Unfolding Projection-free SDP Relaxation of Binary Graph Classifier via GDPA Linearization

TL;DR

This paper introduces a novel, projection-free neural network architecture for binary graph classification that leverages the GDPA theorem to reduce computational complexity and improve interpretability, outperforming traditional model-based methods.

Contribution

It proposes an unfolding method for a semi-definite relaxation of graph classifiers using linear constraints, avoiding costly eigen-decompositions, and integrates parameter optimization via SGD.

Findings

Outperforms pure model-based graph classifiers.

Achieves comparable performance to data-driven networks.
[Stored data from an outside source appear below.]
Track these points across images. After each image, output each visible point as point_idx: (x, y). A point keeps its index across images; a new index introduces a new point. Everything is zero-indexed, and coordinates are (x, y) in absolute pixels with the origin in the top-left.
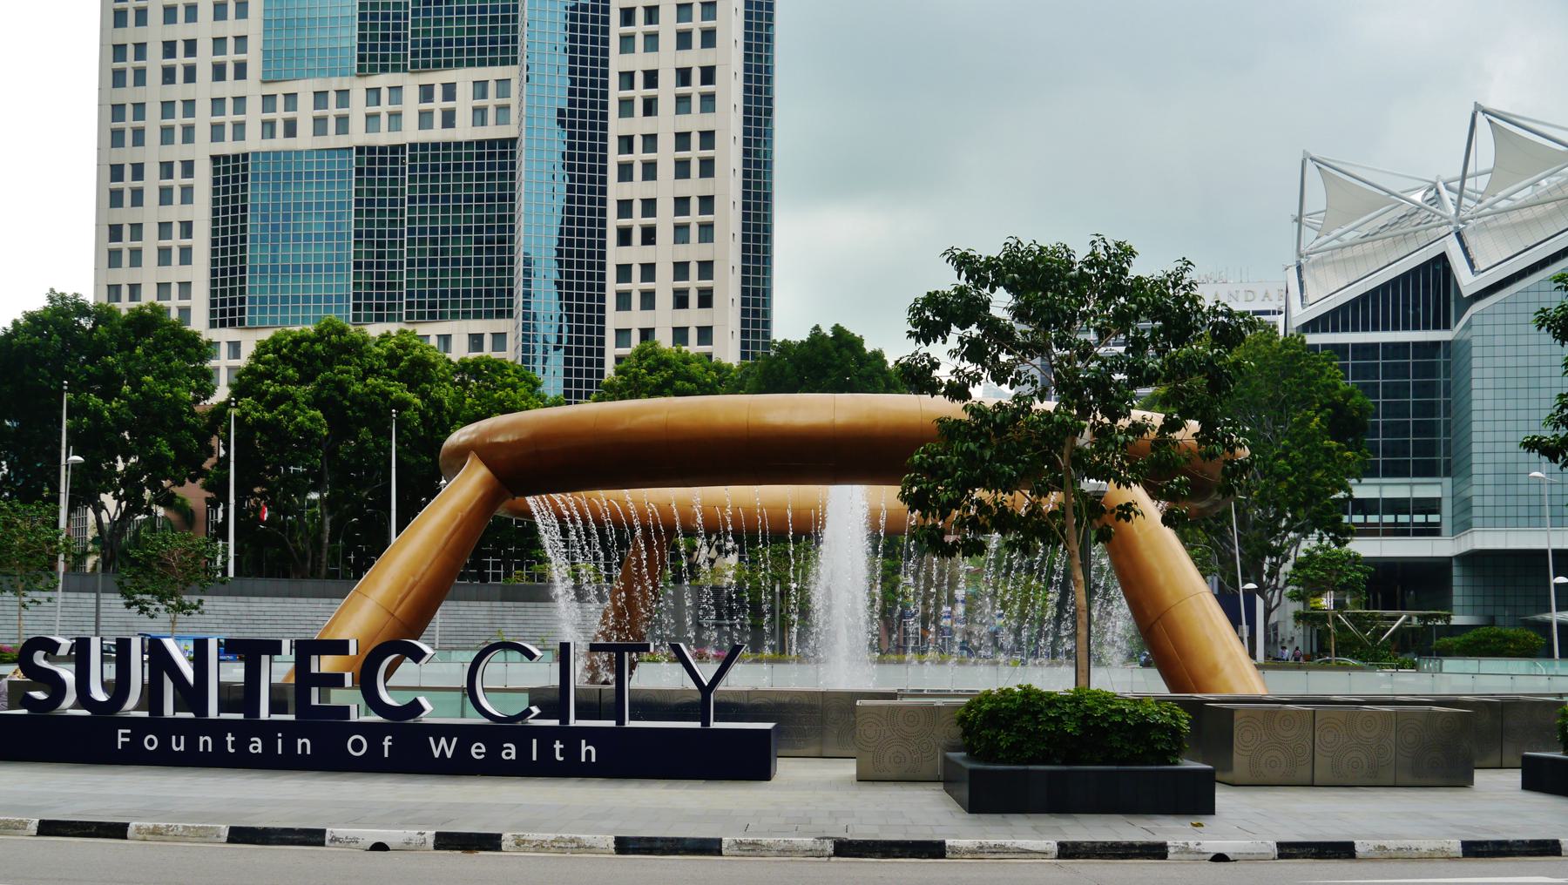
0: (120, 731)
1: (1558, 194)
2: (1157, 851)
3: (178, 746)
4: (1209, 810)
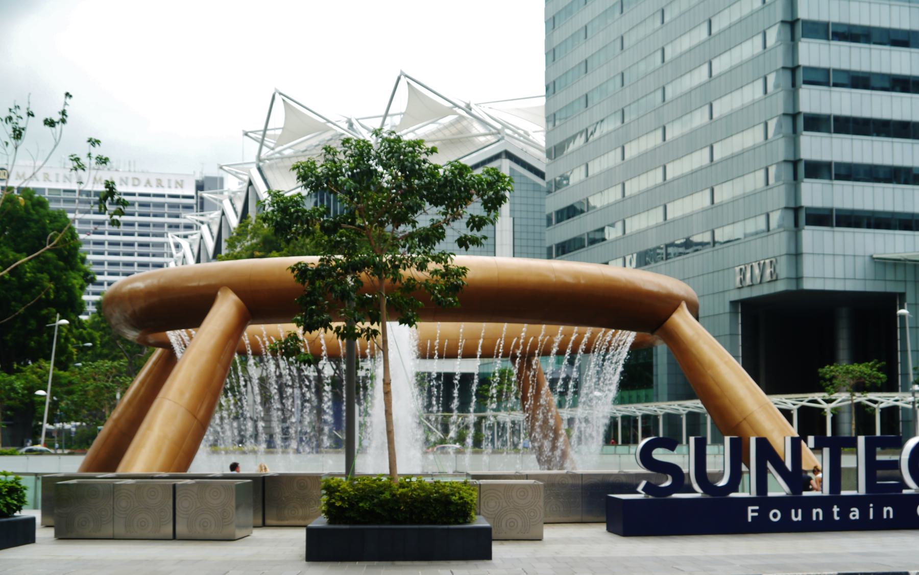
0: (750, 508)
1: (440, 136)
3: (775, 516)
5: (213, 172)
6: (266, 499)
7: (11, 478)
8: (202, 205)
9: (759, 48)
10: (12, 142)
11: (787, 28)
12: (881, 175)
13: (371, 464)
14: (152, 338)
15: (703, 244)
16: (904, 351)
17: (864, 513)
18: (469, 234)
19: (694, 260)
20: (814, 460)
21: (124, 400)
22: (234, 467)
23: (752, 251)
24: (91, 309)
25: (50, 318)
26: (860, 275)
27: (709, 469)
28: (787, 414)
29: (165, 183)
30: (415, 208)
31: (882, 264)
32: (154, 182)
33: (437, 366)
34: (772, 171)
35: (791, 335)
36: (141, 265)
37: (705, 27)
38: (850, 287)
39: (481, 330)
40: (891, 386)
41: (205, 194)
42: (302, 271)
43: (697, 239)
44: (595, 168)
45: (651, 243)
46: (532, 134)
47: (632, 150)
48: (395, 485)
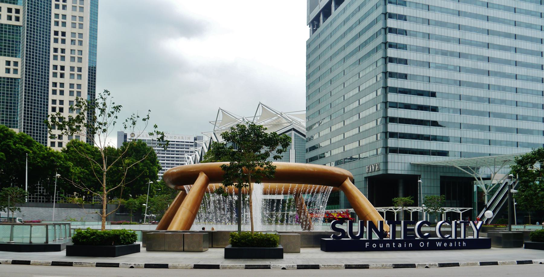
1: (272, 123)
2: (267, 267)
3: (381, 246)
4: (282, 258)
5: (200, 135)
6: (212, 239)
7: (132, 232)
8: (196, 145)
9: (375, 96)
10: (132, 126)
11: (384, 89)
12: (414, 137)
13: (246, 228)
14: (179, 188)
15: (356, 159)
16: (420, 193)
17: (403, 245)
18: (277, 155)
19: (353, 164)
20: (387, 228)
21: (170, 207)
22: (203, 229)
23: (371, 161)
24: (161, 178)
25: (147, 181)
26: (406, 169)
27: (353, 231)
28: (382, 214)
29: (184, 138)
30: (260, 148)
31: (413, 165)
32: (181, 138)
33: (269, 197)
34: (379, 135)
35: (383, 188)
36: (176, 164)
37: (358, 89)
38: (403, 173)
39: (283, 186)
40: (416, 205)
41: (197, 142)
42: (224, 167)
43: (354, 157)
44: (322, 134)
45: (339, 158)
46: (302, 124)
47: (334, 128)
48: (253, 235)
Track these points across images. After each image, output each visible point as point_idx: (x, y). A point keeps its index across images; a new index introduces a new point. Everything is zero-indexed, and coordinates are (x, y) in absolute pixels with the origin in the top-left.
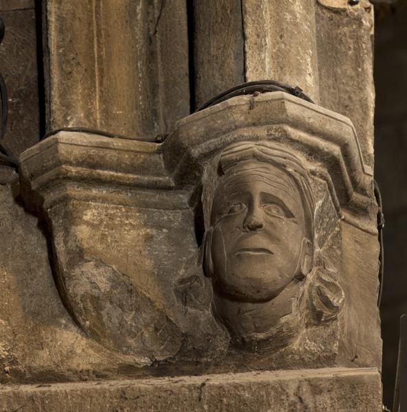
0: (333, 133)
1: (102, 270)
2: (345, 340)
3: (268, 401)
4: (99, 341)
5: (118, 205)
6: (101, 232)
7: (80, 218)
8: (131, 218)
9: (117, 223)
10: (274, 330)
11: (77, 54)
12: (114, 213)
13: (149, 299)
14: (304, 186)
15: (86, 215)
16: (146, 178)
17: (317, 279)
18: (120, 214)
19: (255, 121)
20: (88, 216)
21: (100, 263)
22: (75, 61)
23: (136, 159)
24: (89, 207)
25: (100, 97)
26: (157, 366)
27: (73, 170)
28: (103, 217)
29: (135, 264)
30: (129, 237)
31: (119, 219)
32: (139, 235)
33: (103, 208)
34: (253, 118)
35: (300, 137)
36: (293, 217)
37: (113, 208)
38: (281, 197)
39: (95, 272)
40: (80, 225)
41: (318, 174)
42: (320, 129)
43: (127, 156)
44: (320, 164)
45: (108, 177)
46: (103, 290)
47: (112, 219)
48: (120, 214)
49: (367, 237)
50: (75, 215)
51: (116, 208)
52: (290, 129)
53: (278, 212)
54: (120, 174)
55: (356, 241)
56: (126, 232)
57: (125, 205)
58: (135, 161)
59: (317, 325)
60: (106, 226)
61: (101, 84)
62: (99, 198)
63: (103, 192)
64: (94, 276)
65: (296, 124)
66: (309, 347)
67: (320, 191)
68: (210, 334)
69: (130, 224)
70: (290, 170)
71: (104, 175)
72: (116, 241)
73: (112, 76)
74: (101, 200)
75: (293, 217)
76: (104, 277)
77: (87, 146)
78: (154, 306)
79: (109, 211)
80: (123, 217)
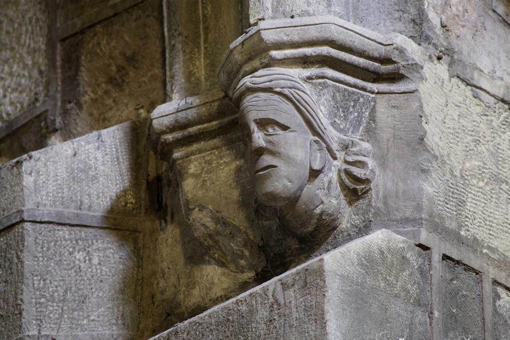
0: (314, 39)
1: (204, 212)
2: (380, 205)
3: (256, 308)
4: (227, 267)
5: (212, 150)
6: (202, 179)
7: (187, 173)
8: (224, 157)
9: (214, 165)
10: (314, 221)
11: (178, 25)
12: (211, 158)
13: (235, 225)
14: (295, 97)
15: (190, 169)
16: (226, 120)
17: (344, 162)
18: (215, 158)
19: (249, 56)
20: (192, 169)
21: (202, 208)
22: (177, 32)
23: (211, 108)
24: (190, 161)
25: (205, 54)
26: (260, 276)
27: (169, 137)
28: (203, 164)
29: (226, 198)
30: (223, 174)
31: (215, 162)
32: (230, 170)
33: (200, 158)
34: (246, 55)
35: (285, 55)
36: (289, 128)
37: (208, 155)
38: (272, 117)
39: (201, 216)
40: (187, 179)
41: (314, 77)
42: (302, 40)
43: (204, 109)
44: (317, 66)
45: (197, 132)
46: (211, 228)
47: (211, 164)
48: (215, 158)
49: (405, 97)
50: (183, 172)
51: (211, 154)
52: (275, 53)
53: (274, 130)
54: (205, 125)
55: (393, 107)
56: (221, 171)
57: (217, 148)
58: (211, 110)
59: (358, 200)
60: (207, 172)
61: (206, 41)
62: (196, 151)
63: (202, 145)
64: (202, 219)
65: (279, 46)
66: (354, 221)
67: (321, 90)
68: (280, 239)
69: (225, 162)
70: (278, 90)
71: (193, 131)
72: (213, 183)
73: (222, 27)
74: (198, 152)
75: (289, 128)
76: (208, 217)
77: (173, 113)
78: (241, 230)
79: (206, 159)
80: (218, 160)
Uses fewer parameters than traditional models.

Abstract

Algorithm unfolding creates an interpretable and parsimonious neural network architecture by implementing each iteration of a model-based algorithm as a neural layer. However, unfolding a proximal splitting algorithm with a positive semi-definite (PSD) cone projection operator per iteration is expensive, due to the required full matrix eigen-decomposition. In this paper, leveraging a recent linear algebraic theorem called Gershgorin disc perfect alignment (GDPA), we unroll a projection-free algorithm for semi-definite programming relaxation (SDR) of a binary graph classifier, where the PSD cone constraint is replaced by a set of "tightest possible" linear constraints per iteration. As a result, each iteration only requires computing a linear program (LP) and one extreme eigenvector. Inside the unrolled network, we optimize parameters via stochastic gradient descent (SGD) that determine graph edge weights in two ways: i) a metric matrix that computes feature distances, and ii) a sparse weight matrix computed via local linear embedding (LLE). Experimental results show that our unrolled network outperformed pure model-based graph classifiers, and achieved comparable performance to pure data-driven networks but using far fewer parameters.